A while ago, I wrote a series of posts on how astronomers are learning to use GPUs  in astronomy: The Use of Graphical Processing Units (GPU’s) In Astronomy, GPU’s in Astronomy: Critical Decisions for Early Adopters, GPU’s vs. CPU’s: Apples vs. Oranges?. I hope they serve as a good introduction to GPUs for non-specialists. Broadly speaking, GPUs provide best performance (x100 or more speed-ups vs. CPUs) for brute force, highly compute intensive algorithms.

This week, I have been reading a paper by Bard et al. in the inaugural edition of Astronomy and Computing, with the title  “Cosmological calculations on the GPU.” Their scientific motivation was to understand the processing power needed to extract cosmological information from new surveys such as LSST, the Dark Energy Survey and PanSTARRS.  Current methods of calculating cosmological quantities scale as O(number of data^2), which are not feasible for datasets containing billions of points. Fortunately, these calculations are easy to parallelize, as they involve independent calculations of the same quantity. Bard et al. investigate how to use GPUs for these calculations, rather than clusters of CPUs, with input data drawn from published simulated data sets.

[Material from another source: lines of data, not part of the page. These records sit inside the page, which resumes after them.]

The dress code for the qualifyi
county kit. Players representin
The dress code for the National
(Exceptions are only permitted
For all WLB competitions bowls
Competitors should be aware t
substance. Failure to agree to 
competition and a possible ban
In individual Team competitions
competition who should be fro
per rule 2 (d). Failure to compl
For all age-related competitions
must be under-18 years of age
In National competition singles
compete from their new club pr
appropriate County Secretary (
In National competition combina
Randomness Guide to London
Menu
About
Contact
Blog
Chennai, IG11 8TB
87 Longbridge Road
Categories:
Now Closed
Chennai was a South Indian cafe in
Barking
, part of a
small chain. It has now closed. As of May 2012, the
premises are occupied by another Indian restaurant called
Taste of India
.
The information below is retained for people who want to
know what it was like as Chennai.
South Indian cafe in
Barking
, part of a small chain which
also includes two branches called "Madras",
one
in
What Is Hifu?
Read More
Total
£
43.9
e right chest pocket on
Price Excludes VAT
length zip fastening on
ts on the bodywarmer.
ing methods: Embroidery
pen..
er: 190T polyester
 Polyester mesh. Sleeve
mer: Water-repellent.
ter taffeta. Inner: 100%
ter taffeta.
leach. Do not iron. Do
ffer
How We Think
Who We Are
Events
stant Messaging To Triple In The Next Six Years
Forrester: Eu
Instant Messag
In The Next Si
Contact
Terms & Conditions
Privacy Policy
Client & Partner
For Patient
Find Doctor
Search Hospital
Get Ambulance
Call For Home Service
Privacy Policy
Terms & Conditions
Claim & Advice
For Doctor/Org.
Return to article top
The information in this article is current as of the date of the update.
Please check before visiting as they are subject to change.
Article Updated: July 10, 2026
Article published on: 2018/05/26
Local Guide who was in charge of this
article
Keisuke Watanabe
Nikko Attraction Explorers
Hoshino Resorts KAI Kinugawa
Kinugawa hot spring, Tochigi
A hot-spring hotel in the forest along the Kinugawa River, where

Specifically, the paper addresses the calculations of the two-point angular correlation function and the aperture mass statistic.  The code took advantage of the Compute Unified Device Architecture (CUDA) framework, developed by NVIDIA Corp, which abstracts the details of the GPU architecture away from the developer.  The paper gives full details of the algorithms and implementations. The code is available on github at https://github.com/djbard/ccogs.

The calculations were all run with a Tesla M2070 GPU card with Fermi architecture and 5.25 GB on-chip global memory (GPUs used for science generally have a large on-chip memory).

Here, I  summarize their important results, as illustrated in their Tables 1 and 2 and Figure 1  below:

• GPUs can speed up the calculations of the angular correlation function by more than x100 (Fig 1)
• GPUs can speed up calculations of the aperture mass statistic by x100-300, depending on filter aperture and size of reconstruction grid (Table 2 and Fig 1).

Finally, the fast processing times of the GPUs enable exact calculation of these two quantities and their uncertainties for all angular scales: the tree-algorithm approximations used on CPUs do not provide this benefit.